Sociopath: A MEmoir
By Kaliane Bradley

This memoir was fascinating but terribly irksome in its contradictions. Throughout the account, Gagne refers to her “diagnosis” of sociopathy, despite mentioning that the term is outdated and no longer used. She rejects the contemporary diagnosis of antisocial personality disorder and stubbornly clings to the term “sociopath” for what seems like little more than her own confirmation bias.
She criticizes journalists for jumping to sociopathy “despite having no training or qualifications to do so,” indicating that her own PhD and research may be more credible, regardless of the fact that, being an outdated term, technically nobody is qualified to diagnose anyone with sociopathy.

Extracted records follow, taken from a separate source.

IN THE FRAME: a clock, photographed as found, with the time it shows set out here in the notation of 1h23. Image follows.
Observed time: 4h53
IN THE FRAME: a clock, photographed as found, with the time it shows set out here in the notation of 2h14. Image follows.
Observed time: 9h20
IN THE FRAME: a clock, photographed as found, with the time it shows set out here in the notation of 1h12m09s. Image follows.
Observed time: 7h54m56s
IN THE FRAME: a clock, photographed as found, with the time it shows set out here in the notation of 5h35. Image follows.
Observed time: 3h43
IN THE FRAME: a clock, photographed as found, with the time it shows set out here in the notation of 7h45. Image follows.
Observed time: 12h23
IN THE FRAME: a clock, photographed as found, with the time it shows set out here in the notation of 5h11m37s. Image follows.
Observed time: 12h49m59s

After repeatedly asserting she has no conscious feelings of love, guilt, compassion, remorse or shame, she goes on to describe specific instances in which she feels all of the above, even noting the reason for writing the memoir in the first place as a product of her desire to help other “sociopaths”.

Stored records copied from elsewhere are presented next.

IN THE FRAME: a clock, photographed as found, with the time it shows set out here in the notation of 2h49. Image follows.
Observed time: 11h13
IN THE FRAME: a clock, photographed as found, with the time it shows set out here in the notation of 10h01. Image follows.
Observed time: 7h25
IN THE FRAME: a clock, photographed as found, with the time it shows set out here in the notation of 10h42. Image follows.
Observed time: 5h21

She states that people who care what others think of them “annoy the shit” out of her and yet she credits the only catalyst to changing her behavior as her intrinsic need for other people not to think she’s “bad”.
The prose that comprises this memoir is an ironically passionate description of “apathy”. Perhaps the most shameless thing Gagne has done is to defiantly identify with the term “sociopath” in the first place.